Clinical Information

Human bone is continuously remodeled through a process of osteoclast-mediated bone formation and resorption. This process can be monitored by measuring serum and urine markers of bone formation and resorption. Approximately 90% of the organic matrix of bone is type I collagen, a helical protein that is cross-linked at the N- and C-terminal ends of the molecule. The amino acid sequences and orientation of the cross-linked alpha 2 N-telopeptide of type 1 collagen make it a specific marker of human bone resorption. N-terminal telopeptide (NTx) molecules are mobilized from bone by osteoclasts and subsequently excreted in the urine. Elevated levels of NTx indicate increased bone resorption.

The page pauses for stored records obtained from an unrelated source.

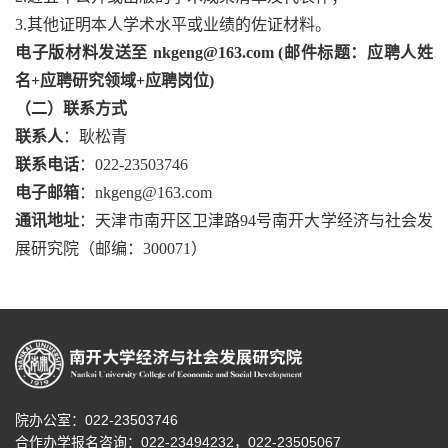
3.其他证明本人学术水平或业绩的佐证材料。
电子版材料发送至 nkgeng@163.com (邮件标题：应聘人姓
名+应聘研究领域+应聘岗位)
（二）联系方式
联系人
：耿松青
联系电话
：022-23503746
电子邮箱
：nkgeng@163.com
通讯地址
：天津市南开区卫津路94号南开大学经济与社会发
展研究院（邮编：300071）
院办公室：022-23503746
合作办学报名咨询：
022-23494232，
022-23505067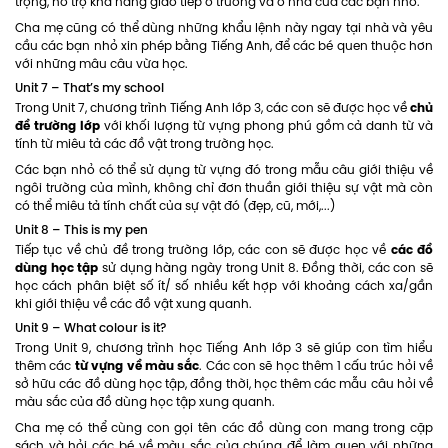
trọng, hỗ trợ khả năng giao tiếp ở trường và ở nhà của các bạn nhỏ.
Cha mẹ cũng có thể dùng những khẩu lệnh này ngay tại nhà và yêu
cầu các bạn nhỏ xin phép bằng Tiếng Anh, để các bé quen thuộc hơn
với những mâu câu vừa học.
Unit 7 – That’s my school
chủ
Trong Unit 7, chương trình Tiếng Anh lớp 3, các con sẽ được học về
đề trường lớp
với khối lượng từ vựng phong phú gồm cả danh từ và
tính từ miêu tả các đồ vật trong trường học.
Các bạn nhỏ có thể sử dụng từ vựng đó trong mẫu câu giới thiệu về
ngôi trường của mình, không chỉ đơn thuần giới thiệu sự vật mà còn
có thể miêu tả tính chất của sự vật đó (đẹp, cũ, mới,...)
Unit 8 – This is my pen
các đồ
Tiếp tục về chủ đề trong trường lớp, các con sẽ được học về
dùng học tập
sử dụng hàng ngày trong Unit 8. Đồng thời, các con sẽ
học cách phân biệt số ít/ số nhiều kết hợp với khoảng cách xa/gần
khi giới thiệu về các đồ vật xung quanh.
Unit 9 – What colour is it?
Trong Unit 9, chương trình học Tiếng Anh lớp 3 sẽ giúp con tìm hiểu
từ vựng về màu sắc
thêm các
. Các con sẽ học thêm 1 cấu trúc hỏi về
sở hữu các đồ dùng học tập, đồng thời, học thêm các mẫu câu hỏi về
màu sắc của đồ dùng học tập xung quanh.
Cha mẹ có thể cùng con gọi tên các đồ dùng con mang trong cặp
sách và hỏi các bé về màu sắc của chúng để làm quen với những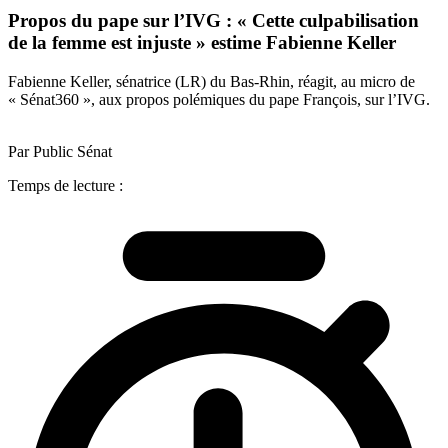
Propos du pape sur l’IVG : « Cette culpabilisation
de la femme est injuste » estime Fabienne Keller
Fabienne Keller, sénatrice (LR) du Bas-Rhin, réagit, au micro de
« Sénat360 », aux propos polémiques du pape François, sur l’IVG.
Par Public Sénat
Temps de lecture :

Bone turnover markers are physiologically elevated during childhood, growth, and during fracture healing. The elevations in bone resorption markers and bone formation markers are typically balanced in these circumstances and of no diagnostic value. By contrast, abnormalities in the process of bone remodeling can result in changes in skeletal mass and shape. Many diseases, in particular hyperthyroidism, all forms of hyperparathyroidism, most forms of osteomalacia and rickets (even if not associated with hyperparathyroidism), hypercalcemia of malignancy, Paget disease, multiple myeloma, and bony metastases, as well as various congenital diseases of bone formation and remodeling can result in accelerated and unbalanced bone turnover. Unbalanced bone turnover, usually without increase in bone turnover, is also found in age-related and postmenopausal osteopenia and osteoporosis.

Disease-associated bone turnover abnormalities should normalize in response to effective therapeutic interventions, which can be monitored by measurement of serum and urine bone resorption and formation markers.